[Extracted page text data]

##############################

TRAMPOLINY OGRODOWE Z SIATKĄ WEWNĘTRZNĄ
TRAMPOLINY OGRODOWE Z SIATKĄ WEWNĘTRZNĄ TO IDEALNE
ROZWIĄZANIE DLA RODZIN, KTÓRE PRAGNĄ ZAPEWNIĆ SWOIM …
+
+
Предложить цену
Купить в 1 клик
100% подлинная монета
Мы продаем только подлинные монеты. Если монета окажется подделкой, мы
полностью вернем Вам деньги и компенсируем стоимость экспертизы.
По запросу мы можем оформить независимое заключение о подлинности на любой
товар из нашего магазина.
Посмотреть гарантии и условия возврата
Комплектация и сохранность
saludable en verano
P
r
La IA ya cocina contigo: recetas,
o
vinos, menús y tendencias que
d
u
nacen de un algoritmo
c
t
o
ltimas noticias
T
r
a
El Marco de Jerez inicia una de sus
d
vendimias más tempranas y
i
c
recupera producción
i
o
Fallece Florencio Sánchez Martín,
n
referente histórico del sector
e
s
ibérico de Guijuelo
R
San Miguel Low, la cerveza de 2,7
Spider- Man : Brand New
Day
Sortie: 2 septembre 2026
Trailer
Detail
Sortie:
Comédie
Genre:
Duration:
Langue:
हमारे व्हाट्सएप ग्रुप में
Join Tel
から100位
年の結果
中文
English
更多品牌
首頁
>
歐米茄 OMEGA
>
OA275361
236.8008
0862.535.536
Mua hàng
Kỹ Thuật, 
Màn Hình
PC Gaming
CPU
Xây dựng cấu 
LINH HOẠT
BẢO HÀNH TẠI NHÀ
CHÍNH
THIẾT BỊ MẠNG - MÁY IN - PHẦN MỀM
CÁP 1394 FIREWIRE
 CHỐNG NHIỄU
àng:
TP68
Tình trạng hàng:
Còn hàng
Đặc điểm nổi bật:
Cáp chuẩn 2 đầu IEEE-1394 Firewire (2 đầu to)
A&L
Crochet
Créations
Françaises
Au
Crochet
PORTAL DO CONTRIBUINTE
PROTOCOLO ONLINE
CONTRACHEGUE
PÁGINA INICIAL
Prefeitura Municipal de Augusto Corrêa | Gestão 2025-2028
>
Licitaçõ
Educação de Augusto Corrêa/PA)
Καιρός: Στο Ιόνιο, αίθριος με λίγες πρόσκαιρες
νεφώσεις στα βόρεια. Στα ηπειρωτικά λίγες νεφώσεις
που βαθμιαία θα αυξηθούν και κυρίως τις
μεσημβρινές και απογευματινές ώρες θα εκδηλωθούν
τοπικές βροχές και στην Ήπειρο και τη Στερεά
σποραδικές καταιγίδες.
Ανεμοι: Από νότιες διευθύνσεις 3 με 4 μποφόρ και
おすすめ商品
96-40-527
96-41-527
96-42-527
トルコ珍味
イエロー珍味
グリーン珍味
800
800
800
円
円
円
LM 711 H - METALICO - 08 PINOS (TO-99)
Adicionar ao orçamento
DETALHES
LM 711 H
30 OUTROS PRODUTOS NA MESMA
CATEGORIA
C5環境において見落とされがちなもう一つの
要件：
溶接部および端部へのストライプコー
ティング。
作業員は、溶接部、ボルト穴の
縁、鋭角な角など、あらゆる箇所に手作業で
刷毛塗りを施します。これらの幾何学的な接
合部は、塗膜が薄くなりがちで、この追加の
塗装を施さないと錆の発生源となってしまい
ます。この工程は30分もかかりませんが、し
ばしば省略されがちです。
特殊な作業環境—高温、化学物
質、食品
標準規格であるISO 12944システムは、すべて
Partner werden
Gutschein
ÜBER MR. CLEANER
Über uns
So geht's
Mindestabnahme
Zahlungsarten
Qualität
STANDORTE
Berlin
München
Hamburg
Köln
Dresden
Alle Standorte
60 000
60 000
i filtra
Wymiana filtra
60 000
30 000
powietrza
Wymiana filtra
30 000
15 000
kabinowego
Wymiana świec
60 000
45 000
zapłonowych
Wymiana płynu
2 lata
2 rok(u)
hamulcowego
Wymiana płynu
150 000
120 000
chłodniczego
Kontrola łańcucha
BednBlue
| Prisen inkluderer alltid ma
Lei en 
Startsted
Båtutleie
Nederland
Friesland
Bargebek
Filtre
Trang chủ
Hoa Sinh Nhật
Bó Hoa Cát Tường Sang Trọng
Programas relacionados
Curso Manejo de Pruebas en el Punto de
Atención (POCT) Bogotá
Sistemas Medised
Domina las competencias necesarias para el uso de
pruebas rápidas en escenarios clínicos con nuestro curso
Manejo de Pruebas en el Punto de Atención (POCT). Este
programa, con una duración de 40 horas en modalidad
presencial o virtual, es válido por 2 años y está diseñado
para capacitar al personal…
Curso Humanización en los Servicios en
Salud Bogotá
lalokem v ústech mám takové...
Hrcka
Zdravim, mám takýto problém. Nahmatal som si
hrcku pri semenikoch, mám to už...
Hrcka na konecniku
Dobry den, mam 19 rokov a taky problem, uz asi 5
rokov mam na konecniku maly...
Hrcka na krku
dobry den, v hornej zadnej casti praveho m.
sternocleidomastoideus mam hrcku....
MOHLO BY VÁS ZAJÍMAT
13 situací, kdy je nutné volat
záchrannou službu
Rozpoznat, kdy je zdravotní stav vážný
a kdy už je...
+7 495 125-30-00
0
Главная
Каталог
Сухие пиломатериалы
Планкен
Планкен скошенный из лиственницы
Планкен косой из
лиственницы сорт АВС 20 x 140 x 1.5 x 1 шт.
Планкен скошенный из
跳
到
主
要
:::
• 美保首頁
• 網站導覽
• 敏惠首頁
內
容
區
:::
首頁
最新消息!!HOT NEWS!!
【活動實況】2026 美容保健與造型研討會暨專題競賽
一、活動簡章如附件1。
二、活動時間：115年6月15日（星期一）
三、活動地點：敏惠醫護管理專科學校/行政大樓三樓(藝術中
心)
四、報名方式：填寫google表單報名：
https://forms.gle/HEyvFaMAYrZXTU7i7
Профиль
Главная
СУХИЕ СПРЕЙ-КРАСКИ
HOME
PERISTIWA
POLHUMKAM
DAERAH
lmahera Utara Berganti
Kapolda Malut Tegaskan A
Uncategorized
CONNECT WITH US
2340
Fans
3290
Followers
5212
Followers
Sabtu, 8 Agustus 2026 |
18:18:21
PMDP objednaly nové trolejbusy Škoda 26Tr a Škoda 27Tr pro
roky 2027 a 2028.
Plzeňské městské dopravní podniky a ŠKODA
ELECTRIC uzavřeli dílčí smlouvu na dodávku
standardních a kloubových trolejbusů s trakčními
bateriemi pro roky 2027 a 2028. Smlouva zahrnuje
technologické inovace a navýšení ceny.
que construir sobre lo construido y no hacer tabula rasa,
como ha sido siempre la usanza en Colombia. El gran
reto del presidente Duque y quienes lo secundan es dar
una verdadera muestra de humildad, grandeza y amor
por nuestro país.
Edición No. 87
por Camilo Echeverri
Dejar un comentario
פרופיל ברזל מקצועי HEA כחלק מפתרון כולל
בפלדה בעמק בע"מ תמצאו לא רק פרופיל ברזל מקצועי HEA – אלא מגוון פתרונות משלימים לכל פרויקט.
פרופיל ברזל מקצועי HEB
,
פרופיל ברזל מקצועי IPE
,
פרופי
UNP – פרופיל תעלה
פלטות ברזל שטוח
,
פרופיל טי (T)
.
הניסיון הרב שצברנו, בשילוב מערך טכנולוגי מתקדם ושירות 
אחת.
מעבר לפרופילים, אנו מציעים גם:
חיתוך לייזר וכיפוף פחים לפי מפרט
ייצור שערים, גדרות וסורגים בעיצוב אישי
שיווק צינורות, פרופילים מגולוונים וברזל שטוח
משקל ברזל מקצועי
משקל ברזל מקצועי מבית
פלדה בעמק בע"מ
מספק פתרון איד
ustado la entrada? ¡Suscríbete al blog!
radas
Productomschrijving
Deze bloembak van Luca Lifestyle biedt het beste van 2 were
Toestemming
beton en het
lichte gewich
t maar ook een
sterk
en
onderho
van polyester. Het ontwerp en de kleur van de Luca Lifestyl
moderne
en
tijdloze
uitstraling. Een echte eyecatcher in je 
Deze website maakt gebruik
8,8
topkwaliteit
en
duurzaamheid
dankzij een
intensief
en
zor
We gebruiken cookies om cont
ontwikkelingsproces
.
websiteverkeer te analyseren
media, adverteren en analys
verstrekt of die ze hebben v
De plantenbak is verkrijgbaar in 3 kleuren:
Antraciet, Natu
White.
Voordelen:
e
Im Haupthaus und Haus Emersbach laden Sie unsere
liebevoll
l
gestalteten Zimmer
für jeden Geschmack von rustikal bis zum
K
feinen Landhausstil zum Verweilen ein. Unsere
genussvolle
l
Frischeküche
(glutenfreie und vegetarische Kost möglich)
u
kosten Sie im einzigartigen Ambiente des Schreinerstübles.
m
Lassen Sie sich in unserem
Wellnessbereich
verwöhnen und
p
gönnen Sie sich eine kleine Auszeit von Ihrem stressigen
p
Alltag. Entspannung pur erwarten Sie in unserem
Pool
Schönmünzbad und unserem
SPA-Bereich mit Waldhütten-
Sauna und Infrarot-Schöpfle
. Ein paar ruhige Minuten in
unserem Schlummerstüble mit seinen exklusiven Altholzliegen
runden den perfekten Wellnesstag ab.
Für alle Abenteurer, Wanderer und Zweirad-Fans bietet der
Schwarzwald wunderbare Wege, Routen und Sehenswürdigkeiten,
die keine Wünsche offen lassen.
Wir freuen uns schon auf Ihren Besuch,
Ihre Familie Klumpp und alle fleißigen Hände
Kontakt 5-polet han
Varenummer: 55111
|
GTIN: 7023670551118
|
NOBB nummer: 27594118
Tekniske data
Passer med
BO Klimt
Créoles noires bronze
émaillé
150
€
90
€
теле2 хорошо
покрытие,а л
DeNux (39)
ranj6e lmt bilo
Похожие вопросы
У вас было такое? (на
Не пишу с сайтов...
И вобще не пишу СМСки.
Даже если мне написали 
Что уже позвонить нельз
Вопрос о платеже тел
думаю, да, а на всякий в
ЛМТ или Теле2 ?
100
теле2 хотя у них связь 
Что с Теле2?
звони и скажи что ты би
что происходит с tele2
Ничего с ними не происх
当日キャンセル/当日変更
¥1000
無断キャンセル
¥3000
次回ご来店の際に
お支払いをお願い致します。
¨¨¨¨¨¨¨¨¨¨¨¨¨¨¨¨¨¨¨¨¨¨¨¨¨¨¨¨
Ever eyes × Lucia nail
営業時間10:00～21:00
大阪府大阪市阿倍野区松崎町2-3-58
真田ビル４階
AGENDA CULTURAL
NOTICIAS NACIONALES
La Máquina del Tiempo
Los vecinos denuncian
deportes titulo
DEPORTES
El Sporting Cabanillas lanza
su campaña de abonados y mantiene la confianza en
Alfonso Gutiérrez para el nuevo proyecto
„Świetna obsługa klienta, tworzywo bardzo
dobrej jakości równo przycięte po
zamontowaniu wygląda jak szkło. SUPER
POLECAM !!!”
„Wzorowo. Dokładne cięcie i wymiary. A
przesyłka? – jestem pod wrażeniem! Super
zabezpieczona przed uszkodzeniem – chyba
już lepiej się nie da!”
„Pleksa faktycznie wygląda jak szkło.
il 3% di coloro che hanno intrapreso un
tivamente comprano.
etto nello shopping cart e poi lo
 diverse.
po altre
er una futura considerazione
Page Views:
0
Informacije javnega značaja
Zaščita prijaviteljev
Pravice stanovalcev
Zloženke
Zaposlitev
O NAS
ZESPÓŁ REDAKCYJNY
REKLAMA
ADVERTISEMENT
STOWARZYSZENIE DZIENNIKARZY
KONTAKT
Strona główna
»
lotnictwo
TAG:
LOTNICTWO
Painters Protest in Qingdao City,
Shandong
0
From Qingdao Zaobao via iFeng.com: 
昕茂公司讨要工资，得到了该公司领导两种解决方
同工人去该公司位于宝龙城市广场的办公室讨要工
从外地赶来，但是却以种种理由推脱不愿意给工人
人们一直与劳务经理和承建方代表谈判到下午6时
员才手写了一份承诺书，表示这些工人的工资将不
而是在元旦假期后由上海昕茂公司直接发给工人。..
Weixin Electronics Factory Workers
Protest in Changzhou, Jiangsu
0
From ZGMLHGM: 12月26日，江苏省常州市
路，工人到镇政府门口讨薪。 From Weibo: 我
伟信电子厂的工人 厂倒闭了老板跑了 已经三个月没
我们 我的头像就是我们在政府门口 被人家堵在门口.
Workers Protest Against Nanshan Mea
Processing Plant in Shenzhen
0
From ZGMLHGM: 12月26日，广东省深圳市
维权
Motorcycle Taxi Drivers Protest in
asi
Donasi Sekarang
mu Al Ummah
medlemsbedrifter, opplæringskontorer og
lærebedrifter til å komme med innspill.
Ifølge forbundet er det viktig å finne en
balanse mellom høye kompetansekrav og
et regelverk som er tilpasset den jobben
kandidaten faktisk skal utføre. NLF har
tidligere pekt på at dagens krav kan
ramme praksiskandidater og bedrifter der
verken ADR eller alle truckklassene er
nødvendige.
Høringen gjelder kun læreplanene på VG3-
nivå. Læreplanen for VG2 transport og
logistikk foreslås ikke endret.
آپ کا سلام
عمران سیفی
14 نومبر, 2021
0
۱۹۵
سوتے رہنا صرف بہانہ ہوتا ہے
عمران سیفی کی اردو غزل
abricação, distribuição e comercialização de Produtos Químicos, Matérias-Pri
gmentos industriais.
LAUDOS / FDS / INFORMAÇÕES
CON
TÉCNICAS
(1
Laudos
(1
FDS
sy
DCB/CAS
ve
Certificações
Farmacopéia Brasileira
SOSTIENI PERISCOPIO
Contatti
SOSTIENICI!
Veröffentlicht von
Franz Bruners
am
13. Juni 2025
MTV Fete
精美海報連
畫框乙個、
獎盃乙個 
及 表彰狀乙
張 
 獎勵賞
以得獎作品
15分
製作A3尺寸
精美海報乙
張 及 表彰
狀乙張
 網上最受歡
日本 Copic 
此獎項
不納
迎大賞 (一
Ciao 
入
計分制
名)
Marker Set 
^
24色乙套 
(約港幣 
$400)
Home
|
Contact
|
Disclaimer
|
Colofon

##############################

When the line with "t maar ook een" is reached in the data above, start copying there, and copy each line exactly until the line with "Wir freuen uns" has been copied; copy nothing else.

t maar ook een
sterk
en
onderho
van polyester. Het ontwerp en de kleur van de Luca Lifestyl
moderne
en
tijdloze
uitstraling. Een echte eyecatcher in je 
Deze website maakt gebruik
8,8
topkwaliteit
en
duurzaamheid
dankzij een
intensief
en
zor
We gebruiken cookies om cont
ontwikkelingsproces
.
websiteverkeer te analyseren
media, adverteren en analys
verstrekt of die ze hebben v
De plantenbak is verkrijgbaar in 3 kleuren:
Antraciet, Natu
White.
Voordelen:
e
Im Haupthaus und Haus Emersbach laden Sie unsere
liebevoll
l
gestalteten Zimmer
für jeden Geschmack von rustikal bis zum
K
feinen Landhausstil zum Verweilen ein. Unsere
genussvolle
l
Frischeküche
(glutenfreie und vegetarische Kost möglich)
u
kosten Sie im einzigartigen Ambiente des Schreinerstübles.
m
Lassen Sie sich in unserem
Wellnessbereich
verwöhnen und
p
gönnen Sie sich eine kleine Auszeit von Ihrem stressigen
p
Alltag. Entspannung pur erwarten Sie in unserem
Pool
Schönmünzbad und unserem
SPA-Bereich mit Waldhütten-
Sauna und Infrarot-Schöpfle
. Ein paar ruhige Minuten in
unserem Schlummerstüble mit seinen exklusiven Altholzliegen
runden den perfekten Wellnesstag ab.
Für alle Abenteurer, Wanderer und Zweirad-Fans bietet der
Schwarzwald wunderbare Wege, Routen und Sehenswürdigkeiten,
die keine Wünsche offen lassen.
Wir freuen uns schon auf Ihren Besuch,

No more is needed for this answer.